I read Zealot by Reza Aslan and I thought it was a very interesting look into historical Jesus and early Christianity. I'm likewise not a Christian (I grew up as one, but became cynical at around 12 years old), but I do find fascination in the religion.

[–] OldWoodFrame@lemm.ee 3 points 9 months ago (1 children)

Historical Jesus is really interesting to me and stuff like how John The Baptist...baptized historical Jesus into something. So probably, Jesus was an acolyte of John The Baptist who went off and founded his own, similar movement. But then early Christians didn't like the implications of their main guy being a spinoff so these weird interpretations like John himself saying at the time 'I don't deserve to do this baptism, but I'm going to anyway for some reason and this other guy is the main guy and also in one gospel I'm Jesus' cousin.'

And also then Jesus' brother James the Just running the church after Jesus and there's a non-canonocal gospel (Thomas I think) that says 'James, for whom the Earth and Sky came into being' or something like that. And Jude calls himself Jude, brother of James. But James is the brother of Jesus so probably he is also the brother of Jesus, but that isn't the most relevant thing about Jude. So what an interesting alt-history you could write where Paul doesn't exist and James' church wins out and he's...also co-God? Or Jesus gets demoted and they're both just Mohammad-style brother prophets?

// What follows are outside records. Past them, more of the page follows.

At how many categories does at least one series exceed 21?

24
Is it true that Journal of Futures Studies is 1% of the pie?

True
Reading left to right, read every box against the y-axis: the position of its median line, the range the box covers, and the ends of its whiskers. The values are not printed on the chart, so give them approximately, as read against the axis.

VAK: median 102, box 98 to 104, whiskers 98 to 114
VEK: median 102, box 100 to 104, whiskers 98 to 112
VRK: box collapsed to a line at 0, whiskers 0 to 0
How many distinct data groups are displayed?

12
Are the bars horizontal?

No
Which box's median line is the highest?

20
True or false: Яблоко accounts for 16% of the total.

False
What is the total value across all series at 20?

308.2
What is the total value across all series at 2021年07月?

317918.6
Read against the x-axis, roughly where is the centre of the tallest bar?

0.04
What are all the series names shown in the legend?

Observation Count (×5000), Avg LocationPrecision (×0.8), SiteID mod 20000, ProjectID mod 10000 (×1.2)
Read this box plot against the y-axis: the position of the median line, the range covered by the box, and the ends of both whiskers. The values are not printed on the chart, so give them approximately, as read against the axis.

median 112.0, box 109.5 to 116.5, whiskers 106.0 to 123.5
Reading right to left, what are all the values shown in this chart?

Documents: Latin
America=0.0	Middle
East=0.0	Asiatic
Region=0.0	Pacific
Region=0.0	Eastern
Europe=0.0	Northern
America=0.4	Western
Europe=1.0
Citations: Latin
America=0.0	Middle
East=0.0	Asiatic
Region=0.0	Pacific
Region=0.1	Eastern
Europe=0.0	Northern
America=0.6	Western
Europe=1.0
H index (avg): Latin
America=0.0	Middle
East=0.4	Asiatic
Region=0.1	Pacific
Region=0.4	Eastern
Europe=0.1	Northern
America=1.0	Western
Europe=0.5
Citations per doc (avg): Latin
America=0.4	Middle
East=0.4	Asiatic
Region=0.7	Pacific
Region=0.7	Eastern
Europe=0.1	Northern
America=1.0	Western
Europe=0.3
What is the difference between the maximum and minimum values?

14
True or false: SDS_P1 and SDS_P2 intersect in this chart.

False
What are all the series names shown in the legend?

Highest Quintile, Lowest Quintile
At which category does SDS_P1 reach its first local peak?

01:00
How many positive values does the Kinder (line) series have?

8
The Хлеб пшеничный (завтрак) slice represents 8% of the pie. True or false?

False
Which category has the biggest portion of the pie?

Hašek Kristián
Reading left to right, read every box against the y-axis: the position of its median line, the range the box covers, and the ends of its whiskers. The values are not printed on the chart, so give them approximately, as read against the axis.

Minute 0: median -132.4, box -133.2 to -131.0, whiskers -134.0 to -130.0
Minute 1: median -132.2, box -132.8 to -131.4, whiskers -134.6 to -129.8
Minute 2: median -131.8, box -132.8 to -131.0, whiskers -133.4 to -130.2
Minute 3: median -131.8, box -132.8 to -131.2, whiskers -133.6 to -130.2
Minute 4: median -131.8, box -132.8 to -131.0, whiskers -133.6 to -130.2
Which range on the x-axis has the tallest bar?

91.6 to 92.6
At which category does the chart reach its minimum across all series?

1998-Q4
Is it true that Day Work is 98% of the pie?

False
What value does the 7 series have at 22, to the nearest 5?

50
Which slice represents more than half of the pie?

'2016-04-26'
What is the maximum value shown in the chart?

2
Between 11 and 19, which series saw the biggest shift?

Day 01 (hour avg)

Oh boy. Here I go theorizin' again.

[–] kava@lemmy.world 3 points 9 months ago

Yeah there's a lot to talk about. I think however that if Paul didn't exist, Christianity would have remained a Jewish cult.

Paul was the Don Draper of the 1st century. He effectively took an illiterate desert people's religion and molded it in such a way where it would be approachable to the gentile and educated Roman citizens.

He was a Greek Jew who understood the gentile world. And he made fantastic stories. Iirc in his earliest letter, which became one of the Bible books I don't remember which, there was nothing about immaculate conception or the 3 day resurrection, or the 3 wise men, etc

But adding all that stuff adds to the legend and mythology and it helped really spread the religion.

I think in a lot of ways, Paul is the founder of Christianity. Of course, Jesus is important. He must have been a fascinating figure in his time. Pontius killed thousands of Jews a year, but we really only talk about one.

[–] LaunchesKayaks@lemmy.world 3 points 9 months ago (1 children)

Religion fascinates me so much as well. It also thoroughly disgusts me because of how fucked up a lot of practitioners are. The history of it all is interesting AF tho

[–] Silentiea@lemm.ee 3 points 9 months ago

There are terrible people everywhere, they don't need religion to make them that way. What really gets me is religions like WBC that do make all of their people over that terrible stereotype.

[–] tigeruppercut@lemmy.zip 3 points 9 months ago

non-religious people don't want to talk about it to me.

There are definitely non-believers who look at the history or philosophy of religion. In high school I remember enjoying a unit about Kierkegaard relating to Jesus's temptations in the desert (Matthew 4, maybe?). Kierkegaard himself may have had some religion, but that's certainly not the case for all the existentialsts.

Whether you're likely to run into agnostics or atheists into religious philosophy on a daily basis is another matter, I suppose.